Find the mass of the merry go round: conservation of angular momentum?

[n.hirsch1]

Homework Statement

A child exerts a tangential 41.6 N force on the rim of a disk-shaped merry-go-round with a radius of 2.40 m.
If the merry-go-round starts at rest and acquires an angular speed of 0.0850 rev/s in 3.50 s, what is its mass?

Homework Equations

torque = r * F
(I + mr^2) ω / t = torque
I of a solid disk = 1/2 mr^2

The Attempt at a Solution

I found the tangential torque to be 99.84 N/m, and set the momentum equation to it, plugging in the moment of inertia. I got 713.7, and the answer is 227 kg. What am I doing wrong?

 

[Nabeshin]

Two things:
i) Note that the angular speed is given in revolutions/second, not rad/s.

ii) In your second equation, what are you assuming about the placement of the child? Does this assumption make sense?

* [Directive]
Write out each equation listed under the "Homework Equations" heading in the merry-go-round thread above.

* [Stored data]
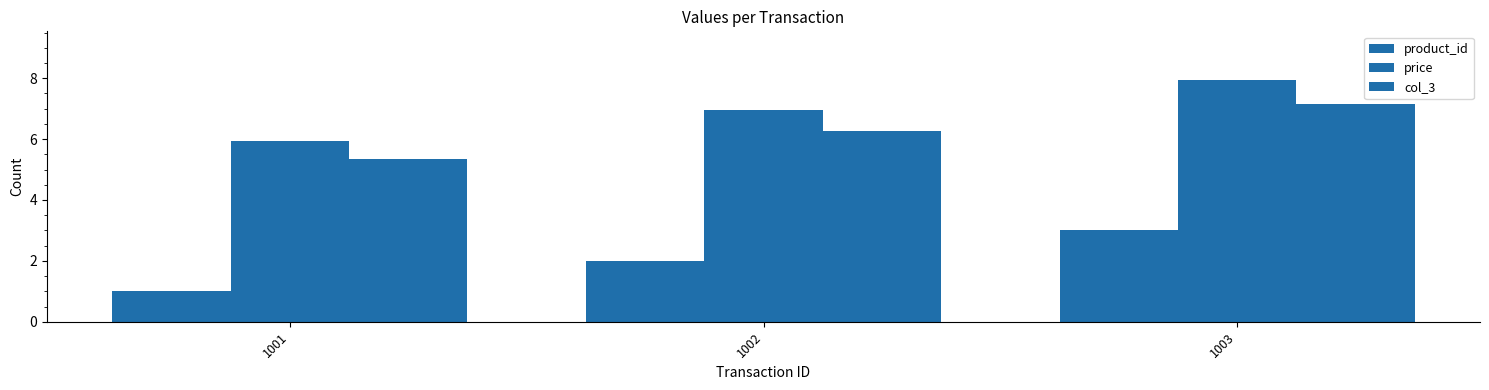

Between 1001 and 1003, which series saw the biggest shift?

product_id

--

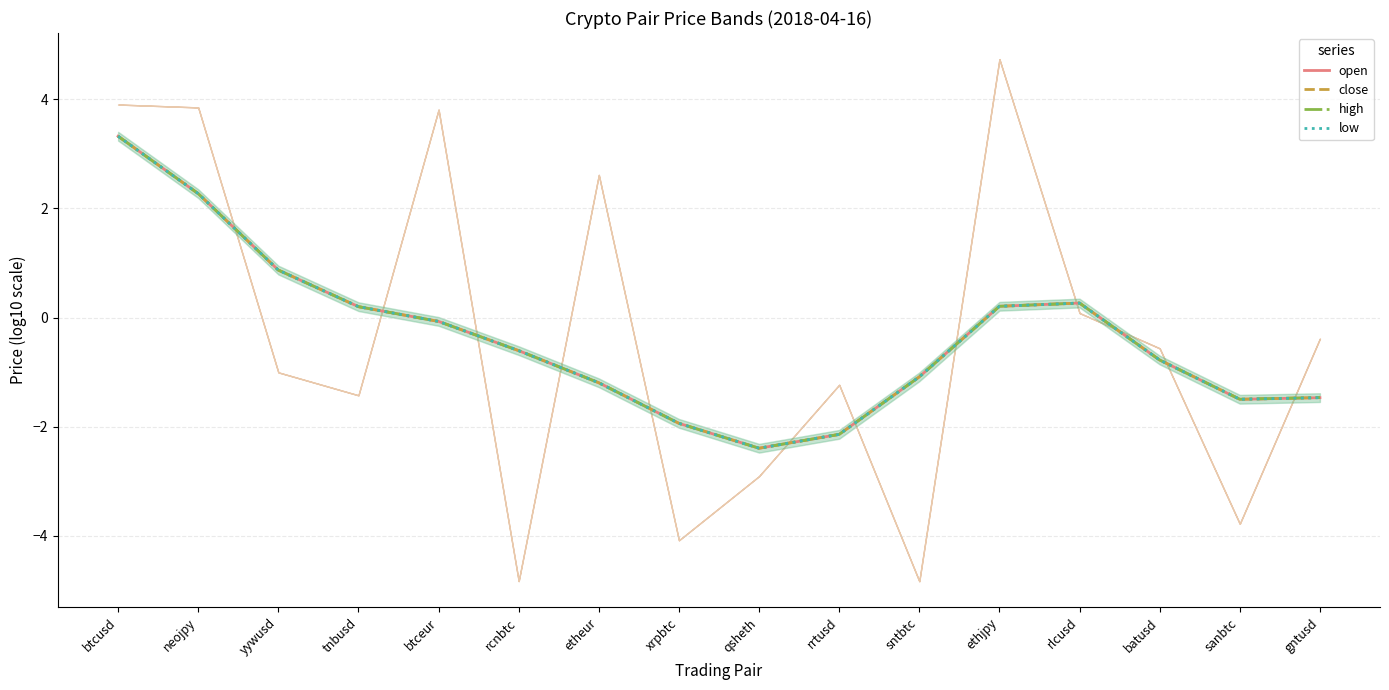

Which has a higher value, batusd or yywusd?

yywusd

* [Exercise result]
- torque = r * F
- (I + mr^2) ω / t = torque
- I of a solid disk = 1/2 mr^2